If you’re only starting, your initial budget should be divided into funds for getting the best tools, testing new campaigns and a percentage for scaling if it manages to get a high ROI. Since you probably won’t be running a single campaign for a long time, you should also think about setting aside the money for maintaining the ventures that have proven to be lucrative. However, we must recommend testing campaigns one at a time.
There isn’t a one-size-fits-all rule for how long the tests should last. Sometimes it takes a while to get any statistically sufficient data. Likewise, you can’t truly know exactly how much money you’ll need to set aside for testing. However, we can’t stress the importance of factual testing. A mistake in your creatives, or using a landing page that is less successful in the long term can hinder your business significantly. For this reason, we recommend prioritizing testing.
Testing creatives means sharing them with your target audience to understand which options are the best. This is the safest and most accurate way to understand what works in your efforts to meet your objectives. Also, by testing the creatives you are making sure they are indeed conveying the message you want them to. If you are sure your words are clear and convincing, and your page maximally enticing, no potential buyer will be lost in translation, so to speak. In other words – it saves time and money.
As with any research, you first need to determine the goal of your tests. You need to know which elements of the creatives are going to be your priority. When you set your goals, testing new campaigns can commence.
The first rule you should follow is to focus on a small number of creatives while testing. If you add too much content to your campaign, it can be difficult to determine which elements are the culprit for lower engagement. To put it differently: too many variables can disrupt the end result.

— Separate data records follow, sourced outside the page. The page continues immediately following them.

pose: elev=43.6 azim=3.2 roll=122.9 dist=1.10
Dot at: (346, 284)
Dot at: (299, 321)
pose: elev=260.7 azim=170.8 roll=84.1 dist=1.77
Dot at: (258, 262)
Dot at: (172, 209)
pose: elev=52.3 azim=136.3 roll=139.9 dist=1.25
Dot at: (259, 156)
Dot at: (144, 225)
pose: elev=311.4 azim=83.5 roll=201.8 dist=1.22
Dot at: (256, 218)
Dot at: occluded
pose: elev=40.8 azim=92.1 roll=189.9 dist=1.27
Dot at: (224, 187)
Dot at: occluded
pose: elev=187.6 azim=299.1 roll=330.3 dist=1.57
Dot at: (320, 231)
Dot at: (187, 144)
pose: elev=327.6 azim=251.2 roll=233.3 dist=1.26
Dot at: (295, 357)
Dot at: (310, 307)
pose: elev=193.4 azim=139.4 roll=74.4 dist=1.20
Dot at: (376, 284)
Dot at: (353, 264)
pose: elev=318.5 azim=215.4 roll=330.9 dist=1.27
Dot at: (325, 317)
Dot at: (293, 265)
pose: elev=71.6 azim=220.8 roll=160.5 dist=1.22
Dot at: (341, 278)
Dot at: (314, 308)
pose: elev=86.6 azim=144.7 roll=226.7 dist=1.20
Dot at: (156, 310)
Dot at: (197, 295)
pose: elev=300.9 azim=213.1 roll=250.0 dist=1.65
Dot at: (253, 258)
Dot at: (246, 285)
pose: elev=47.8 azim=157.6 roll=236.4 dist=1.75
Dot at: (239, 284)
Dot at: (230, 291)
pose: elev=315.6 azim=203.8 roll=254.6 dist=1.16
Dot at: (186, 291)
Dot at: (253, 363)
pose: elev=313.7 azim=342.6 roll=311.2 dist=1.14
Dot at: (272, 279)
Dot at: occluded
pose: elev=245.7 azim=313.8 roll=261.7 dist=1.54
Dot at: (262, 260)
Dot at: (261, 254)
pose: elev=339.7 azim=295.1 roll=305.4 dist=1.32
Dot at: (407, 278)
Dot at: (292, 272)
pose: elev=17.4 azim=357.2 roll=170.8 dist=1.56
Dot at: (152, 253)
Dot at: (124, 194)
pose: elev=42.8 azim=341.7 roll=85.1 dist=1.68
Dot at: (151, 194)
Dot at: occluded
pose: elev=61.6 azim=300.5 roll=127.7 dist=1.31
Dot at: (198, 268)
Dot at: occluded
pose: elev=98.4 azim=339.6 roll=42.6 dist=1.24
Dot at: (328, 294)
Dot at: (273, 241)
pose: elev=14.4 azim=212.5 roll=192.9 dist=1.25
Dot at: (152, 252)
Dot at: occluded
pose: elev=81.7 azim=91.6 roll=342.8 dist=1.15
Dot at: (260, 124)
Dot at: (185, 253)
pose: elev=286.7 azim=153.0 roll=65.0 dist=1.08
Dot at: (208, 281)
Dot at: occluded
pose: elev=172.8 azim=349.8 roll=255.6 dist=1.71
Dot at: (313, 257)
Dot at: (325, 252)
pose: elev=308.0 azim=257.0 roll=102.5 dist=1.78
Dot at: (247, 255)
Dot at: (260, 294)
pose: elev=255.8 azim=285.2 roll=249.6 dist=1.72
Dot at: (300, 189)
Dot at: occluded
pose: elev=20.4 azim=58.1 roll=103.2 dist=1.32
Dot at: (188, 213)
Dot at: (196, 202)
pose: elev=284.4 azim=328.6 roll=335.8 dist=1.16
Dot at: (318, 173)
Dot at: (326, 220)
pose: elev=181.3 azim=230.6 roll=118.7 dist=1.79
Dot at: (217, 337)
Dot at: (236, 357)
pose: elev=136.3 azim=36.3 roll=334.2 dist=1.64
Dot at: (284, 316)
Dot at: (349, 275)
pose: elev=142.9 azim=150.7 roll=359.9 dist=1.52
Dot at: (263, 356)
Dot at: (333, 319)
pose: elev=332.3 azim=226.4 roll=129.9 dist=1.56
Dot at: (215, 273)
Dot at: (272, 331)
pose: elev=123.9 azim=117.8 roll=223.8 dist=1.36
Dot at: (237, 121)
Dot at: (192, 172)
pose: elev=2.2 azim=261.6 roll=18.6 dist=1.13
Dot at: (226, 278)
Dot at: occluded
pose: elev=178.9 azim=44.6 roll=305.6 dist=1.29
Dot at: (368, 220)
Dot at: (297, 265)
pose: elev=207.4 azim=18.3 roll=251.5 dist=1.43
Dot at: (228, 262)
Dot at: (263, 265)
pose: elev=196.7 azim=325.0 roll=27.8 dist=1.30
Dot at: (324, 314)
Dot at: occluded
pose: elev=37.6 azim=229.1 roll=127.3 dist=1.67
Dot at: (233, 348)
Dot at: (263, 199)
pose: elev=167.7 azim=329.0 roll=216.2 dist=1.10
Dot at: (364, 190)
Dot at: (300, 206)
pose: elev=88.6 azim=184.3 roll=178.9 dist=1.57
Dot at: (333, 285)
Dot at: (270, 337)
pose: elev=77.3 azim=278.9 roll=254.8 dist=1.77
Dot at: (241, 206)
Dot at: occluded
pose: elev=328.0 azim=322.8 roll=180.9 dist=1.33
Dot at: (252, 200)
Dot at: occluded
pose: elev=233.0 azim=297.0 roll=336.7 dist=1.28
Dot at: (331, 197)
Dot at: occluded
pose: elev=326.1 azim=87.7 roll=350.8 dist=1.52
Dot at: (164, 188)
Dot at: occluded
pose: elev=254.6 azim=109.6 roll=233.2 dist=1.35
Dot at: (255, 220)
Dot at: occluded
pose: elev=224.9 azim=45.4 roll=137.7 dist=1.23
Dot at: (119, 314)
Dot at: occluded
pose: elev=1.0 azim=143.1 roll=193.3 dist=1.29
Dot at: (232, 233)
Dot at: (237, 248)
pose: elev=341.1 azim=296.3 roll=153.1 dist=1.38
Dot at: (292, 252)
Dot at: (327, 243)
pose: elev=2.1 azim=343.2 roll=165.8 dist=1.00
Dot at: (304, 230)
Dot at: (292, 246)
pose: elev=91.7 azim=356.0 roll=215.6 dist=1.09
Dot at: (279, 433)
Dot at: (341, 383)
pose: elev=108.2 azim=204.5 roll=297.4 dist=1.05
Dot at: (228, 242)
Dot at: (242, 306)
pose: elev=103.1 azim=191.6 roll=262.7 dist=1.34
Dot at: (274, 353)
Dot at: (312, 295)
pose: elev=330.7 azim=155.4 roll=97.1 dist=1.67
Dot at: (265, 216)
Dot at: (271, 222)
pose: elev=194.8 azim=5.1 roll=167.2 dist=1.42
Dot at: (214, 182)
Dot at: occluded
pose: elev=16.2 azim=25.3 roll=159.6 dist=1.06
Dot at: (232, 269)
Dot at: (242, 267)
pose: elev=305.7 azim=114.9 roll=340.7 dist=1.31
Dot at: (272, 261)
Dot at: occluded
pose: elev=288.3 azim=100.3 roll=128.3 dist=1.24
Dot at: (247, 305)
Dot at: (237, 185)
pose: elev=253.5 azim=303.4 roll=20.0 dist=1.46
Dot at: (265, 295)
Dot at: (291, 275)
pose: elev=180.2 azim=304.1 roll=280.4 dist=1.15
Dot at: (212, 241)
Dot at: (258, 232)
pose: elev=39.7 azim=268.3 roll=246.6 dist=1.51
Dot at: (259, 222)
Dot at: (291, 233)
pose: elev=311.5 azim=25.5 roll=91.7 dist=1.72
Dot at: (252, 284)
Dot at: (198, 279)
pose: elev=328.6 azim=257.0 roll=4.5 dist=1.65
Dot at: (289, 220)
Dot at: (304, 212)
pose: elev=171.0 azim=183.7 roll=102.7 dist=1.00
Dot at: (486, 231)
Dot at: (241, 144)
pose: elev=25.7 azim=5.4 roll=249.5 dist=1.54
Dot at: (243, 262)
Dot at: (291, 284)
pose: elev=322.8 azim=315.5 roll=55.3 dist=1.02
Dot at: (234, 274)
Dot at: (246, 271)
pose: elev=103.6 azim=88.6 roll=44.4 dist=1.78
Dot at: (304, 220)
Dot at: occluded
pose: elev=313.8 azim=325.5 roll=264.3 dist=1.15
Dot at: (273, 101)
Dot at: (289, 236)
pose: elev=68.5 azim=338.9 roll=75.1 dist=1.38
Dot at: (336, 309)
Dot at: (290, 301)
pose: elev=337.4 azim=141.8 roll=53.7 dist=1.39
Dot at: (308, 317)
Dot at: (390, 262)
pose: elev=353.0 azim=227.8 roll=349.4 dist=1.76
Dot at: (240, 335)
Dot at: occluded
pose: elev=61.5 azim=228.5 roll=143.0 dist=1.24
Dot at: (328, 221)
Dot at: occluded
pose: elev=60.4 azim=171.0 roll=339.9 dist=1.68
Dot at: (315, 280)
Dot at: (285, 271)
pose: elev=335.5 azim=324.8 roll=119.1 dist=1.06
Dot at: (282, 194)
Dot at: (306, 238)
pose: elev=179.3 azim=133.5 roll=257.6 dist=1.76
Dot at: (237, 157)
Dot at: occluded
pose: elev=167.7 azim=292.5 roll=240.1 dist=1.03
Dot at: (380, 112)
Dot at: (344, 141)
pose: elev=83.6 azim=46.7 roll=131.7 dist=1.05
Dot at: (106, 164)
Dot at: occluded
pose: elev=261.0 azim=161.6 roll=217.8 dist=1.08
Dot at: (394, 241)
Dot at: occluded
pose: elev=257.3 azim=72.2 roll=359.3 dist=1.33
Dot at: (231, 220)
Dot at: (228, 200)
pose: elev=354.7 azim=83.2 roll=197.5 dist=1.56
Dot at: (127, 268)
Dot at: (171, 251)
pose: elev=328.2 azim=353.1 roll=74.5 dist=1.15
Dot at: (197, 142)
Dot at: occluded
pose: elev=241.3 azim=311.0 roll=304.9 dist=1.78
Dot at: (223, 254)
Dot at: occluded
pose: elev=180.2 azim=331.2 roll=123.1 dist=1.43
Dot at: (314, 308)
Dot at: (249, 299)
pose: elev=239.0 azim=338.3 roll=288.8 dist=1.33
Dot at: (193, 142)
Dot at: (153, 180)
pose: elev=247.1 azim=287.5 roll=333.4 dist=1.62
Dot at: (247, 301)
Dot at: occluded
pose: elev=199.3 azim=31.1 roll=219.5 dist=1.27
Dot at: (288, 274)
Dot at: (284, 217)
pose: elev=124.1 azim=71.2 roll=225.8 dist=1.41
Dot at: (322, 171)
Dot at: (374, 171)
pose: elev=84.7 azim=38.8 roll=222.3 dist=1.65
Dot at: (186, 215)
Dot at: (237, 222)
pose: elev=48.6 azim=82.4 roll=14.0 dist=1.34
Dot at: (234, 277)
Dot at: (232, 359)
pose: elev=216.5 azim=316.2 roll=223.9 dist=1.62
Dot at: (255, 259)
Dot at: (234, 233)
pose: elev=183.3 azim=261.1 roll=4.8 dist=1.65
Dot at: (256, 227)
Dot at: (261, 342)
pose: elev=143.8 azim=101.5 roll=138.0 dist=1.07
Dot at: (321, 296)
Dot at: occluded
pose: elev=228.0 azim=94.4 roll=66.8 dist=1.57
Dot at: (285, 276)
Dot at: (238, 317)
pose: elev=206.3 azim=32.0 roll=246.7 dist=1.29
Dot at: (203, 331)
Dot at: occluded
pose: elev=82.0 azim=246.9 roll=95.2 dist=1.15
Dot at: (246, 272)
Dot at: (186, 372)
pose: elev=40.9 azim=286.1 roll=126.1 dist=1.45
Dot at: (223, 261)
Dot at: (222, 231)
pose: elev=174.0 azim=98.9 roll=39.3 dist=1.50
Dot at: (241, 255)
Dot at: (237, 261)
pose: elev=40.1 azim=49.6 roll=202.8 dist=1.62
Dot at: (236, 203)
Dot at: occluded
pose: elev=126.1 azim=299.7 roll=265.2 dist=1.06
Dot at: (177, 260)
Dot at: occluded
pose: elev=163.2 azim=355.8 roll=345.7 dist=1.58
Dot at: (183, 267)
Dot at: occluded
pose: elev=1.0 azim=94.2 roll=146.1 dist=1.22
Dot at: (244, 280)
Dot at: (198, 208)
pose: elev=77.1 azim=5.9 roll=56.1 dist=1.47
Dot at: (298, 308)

The goal of testing creatives is simple. You want to get the attention of advertisers who are looking to reach top publishers in their niche. Thus, you need to find the creatives that work best and dedicate time to broad targeting, rather than narrow. This may seem counterproductive, but you need to reach more people and get as many impressions as possible.
When it comes to testing new creatives, it is very important to create a new campaign. If you add new copy to campaigns that have been around for some time, they will probably go unnoticed, especially if the campaign has already lost its wind.
Landing pages can be an affiliate’s biggest strength or weakness. You need to make sure the landing pages you’re currently operating with are the most efficient you can have. Making assumptions about what works best means you’re alienating the most important factor – the audience – from your thought process. Conducting A/B tests allows you to utilize the human factor, and determine with no doubt which elements of your landing pages are working, and which ones could use some changes.
Conducting an A/B test means making two versions of your landing page live. Half of your traffic goes to one version (A) and the other half to the other (B). This way you can gather factual data on your audience’s reactions.
Let’s say you’ve noticed a trend among your competition regarding their landing page layout. You are quite satisfied with your own layout, but, as any good business owner, you’re always on the lookout for new ways to improve. You can’t know how your audience will interact with the changed landing page. So, you direct 50% of visitors to a new version. After a week or so, you’ll know for sure whether the changes you have implemented actually work better. Does the new layout bring in more conversions and increase sales? Then there’s no reason to keep the old version. If there are no increases, or the engagement is lower, you can return to your old layout, and be sure it is the best choice for you.
We admit the layout example is pretty extreme. You can utilize A/B testing to make more subtle changes as well. Whether it’s the content of your copy, different headlines, or more cosmetic details, like the positioning of text or the font, you won’t know what little thing will drive visitors to purchase or complete a conversion until you try. Here are some examples of elements you can test:
Understanding your audience means working with said audience. In turn, that means you won’t have to go blindly into new endeavors. You should utilize the reach you already have in your favor.